— START OF Provided entries —
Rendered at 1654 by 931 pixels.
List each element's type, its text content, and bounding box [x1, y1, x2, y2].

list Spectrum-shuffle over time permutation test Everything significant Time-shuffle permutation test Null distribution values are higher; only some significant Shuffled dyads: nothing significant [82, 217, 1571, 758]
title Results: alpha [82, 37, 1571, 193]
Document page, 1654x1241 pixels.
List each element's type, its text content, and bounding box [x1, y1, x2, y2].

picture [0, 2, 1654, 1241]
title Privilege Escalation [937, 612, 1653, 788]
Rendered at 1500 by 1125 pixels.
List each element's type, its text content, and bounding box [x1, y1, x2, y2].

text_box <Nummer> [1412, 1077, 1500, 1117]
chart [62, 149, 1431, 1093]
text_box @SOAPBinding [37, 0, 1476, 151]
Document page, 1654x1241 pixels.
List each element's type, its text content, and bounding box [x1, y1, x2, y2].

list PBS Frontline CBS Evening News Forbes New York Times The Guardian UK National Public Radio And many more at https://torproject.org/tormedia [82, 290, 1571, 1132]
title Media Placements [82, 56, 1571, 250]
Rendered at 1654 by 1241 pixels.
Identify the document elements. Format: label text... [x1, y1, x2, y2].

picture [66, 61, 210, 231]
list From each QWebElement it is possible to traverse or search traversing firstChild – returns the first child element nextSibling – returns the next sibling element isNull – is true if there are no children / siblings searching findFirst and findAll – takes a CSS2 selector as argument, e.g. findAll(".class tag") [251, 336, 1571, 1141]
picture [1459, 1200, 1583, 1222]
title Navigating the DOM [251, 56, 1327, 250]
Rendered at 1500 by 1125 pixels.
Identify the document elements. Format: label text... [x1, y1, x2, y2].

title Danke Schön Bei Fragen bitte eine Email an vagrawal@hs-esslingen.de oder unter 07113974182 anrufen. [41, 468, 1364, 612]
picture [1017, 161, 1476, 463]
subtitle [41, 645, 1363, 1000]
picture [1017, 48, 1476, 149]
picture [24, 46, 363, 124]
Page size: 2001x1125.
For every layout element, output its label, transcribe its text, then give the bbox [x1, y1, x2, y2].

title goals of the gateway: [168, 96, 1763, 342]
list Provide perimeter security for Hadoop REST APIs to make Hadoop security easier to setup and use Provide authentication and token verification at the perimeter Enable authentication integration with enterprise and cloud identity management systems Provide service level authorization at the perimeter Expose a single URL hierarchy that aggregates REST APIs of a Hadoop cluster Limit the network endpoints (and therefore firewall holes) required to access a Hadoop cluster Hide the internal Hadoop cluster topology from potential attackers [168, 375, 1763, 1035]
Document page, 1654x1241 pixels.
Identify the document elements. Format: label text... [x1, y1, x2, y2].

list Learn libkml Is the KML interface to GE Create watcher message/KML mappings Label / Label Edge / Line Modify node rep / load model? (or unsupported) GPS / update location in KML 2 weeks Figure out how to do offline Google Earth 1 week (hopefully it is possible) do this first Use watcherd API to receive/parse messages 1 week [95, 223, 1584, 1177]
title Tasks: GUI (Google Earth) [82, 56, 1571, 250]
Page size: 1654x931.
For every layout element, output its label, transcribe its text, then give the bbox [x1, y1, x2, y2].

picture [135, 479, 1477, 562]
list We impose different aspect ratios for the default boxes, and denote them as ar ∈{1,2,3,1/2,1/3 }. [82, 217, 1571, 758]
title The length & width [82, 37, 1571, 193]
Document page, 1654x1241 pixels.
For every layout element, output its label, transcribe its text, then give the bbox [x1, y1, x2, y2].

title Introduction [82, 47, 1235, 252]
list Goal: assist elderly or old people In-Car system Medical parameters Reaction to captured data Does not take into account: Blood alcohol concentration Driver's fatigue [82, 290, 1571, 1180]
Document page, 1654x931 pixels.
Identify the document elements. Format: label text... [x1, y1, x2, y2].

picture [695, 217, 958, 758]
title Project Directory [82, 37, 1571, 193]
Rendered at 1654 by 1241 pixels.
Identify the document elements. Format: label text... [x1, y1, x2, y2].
— END OF Provided entries —
- [Exercise details]: Reproduce everything from the line containing "Page size: 2001x1125." down to the line containing "title goals of", both lines included, without any change.

- [Worked solution]:
Page size: 2001x1125.
For every layout element, output its label, transcribe its text, then give the bbox [x1, y1, x2, y2].

title goals of the gateway: [168, 96, 1763, 342]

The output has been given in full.